Saturday, December 12, 2009

What was I thinking?!?!?

This was the question that kept running through my head on Thursday.

I was going for dinner...no, a feast,  with two friends at a favourite Malaysian restaurant.  I was going to go to the gym.  And today was the day for Week One Day Two of my Learn to Run program.....

Problem was, my legs hurt.  My bum hurt. I hurt and I was tired and I woke with a headache (my pillows were too high and I slept at an odd angle).  In my head I whined and whined and whined....I had every justification to not go.  Problem was, I really want to do this 5km run.  I do.

I grabbed lunch and committed to drop my mom at the mall for some Christmas shopping...I would go to the gym, do my running program and then be back to at the scheduled time to pick her up.  Now I had done it --- I had to go...can't lie to your mom, can you?
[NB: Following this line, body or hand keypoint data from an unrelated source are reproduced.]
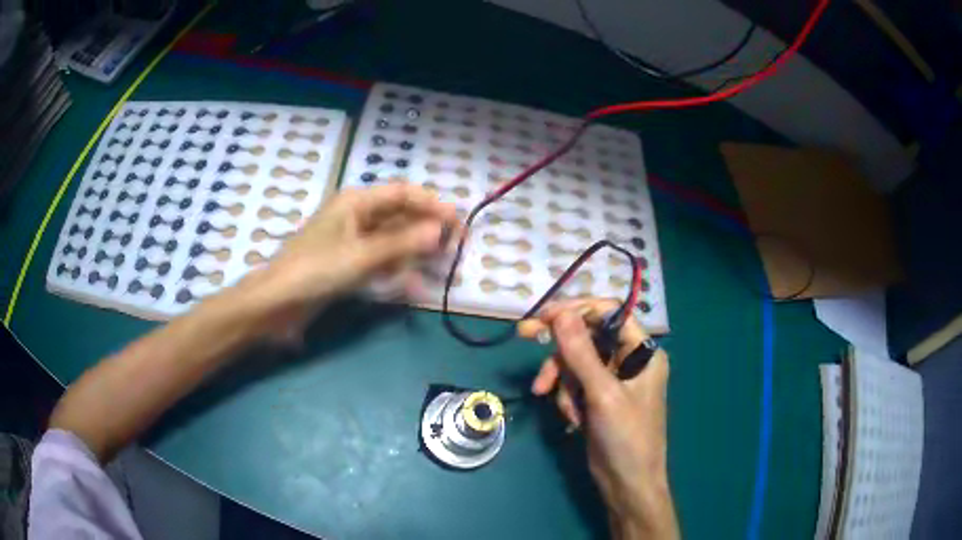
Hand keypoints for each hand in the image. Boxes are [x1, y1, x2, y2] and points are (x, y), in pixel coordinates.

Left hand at [241, 182, 457, 318]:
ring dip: (419, 255)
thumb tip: (439, 230)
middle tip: (456, 250)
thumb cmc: (315, 271)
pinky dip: (400, 273)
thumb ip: (401, 242)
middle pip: (402, 217)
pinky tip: (417, 288)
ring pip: (395, 241)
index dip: (433, 206)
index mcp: (356, 202)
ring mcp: (354, 242)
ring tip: (445, 271)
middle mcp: (357, 216)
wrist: (278, 304)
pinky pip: (383, 262)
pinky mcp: (351, 264)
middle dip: (429, 232)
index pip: (404, 194)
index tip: (458, 225)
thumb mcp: (361, 255)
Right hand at [518, 299, 678, 539]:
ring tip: (565, 410)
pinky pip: (574, 384)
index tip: (543, 316)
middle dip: (561, 350)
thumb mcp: (603, 394)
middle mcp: (628, 359)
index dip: (576, 309)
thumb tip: (561, 313)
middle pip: (587, 336)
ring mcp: (612, 380)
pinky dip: (567, 398)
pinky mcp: (598, 398)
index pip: (608, 313)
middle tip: (523, 334)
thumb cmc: (626, 438)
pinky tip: (573, 420)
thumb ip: (581, 353)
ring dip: (563, 382)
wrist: (627, 484)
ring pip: (575, 362)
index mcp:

Off I went.  I got changed, started a motivating tune on my iPod and entered the settings on the treadmill..I used the same one as last time.  The first five minutes were fine but every one of the running minutes were killer!  I am certain time slowed to half time for each of them.  I kept thinking I can't do this.  What ever possessed me to tell people what I was doing....what have I done?!?!?!

Somehow, my stubborn streak kicked in and I made it through all 26 minutes, but it was so very tough.  Much tougher than the first session.  Just torturous.

Even after I was done, all I wanted to do was have a nap.  I was proud of what I had accomplished but terrified of this project.  For the first time, I was scared as to whether or not I would be able to accomplish it.

Rosanna, the fitness coordinator at the gym told me it only gets easier from here but I am not sure I believe her yet.  I decided I would have to come back at least once to see if she was telling the truth.

Home, shower and off to enjoy a delicious, well earned dinner with great friends!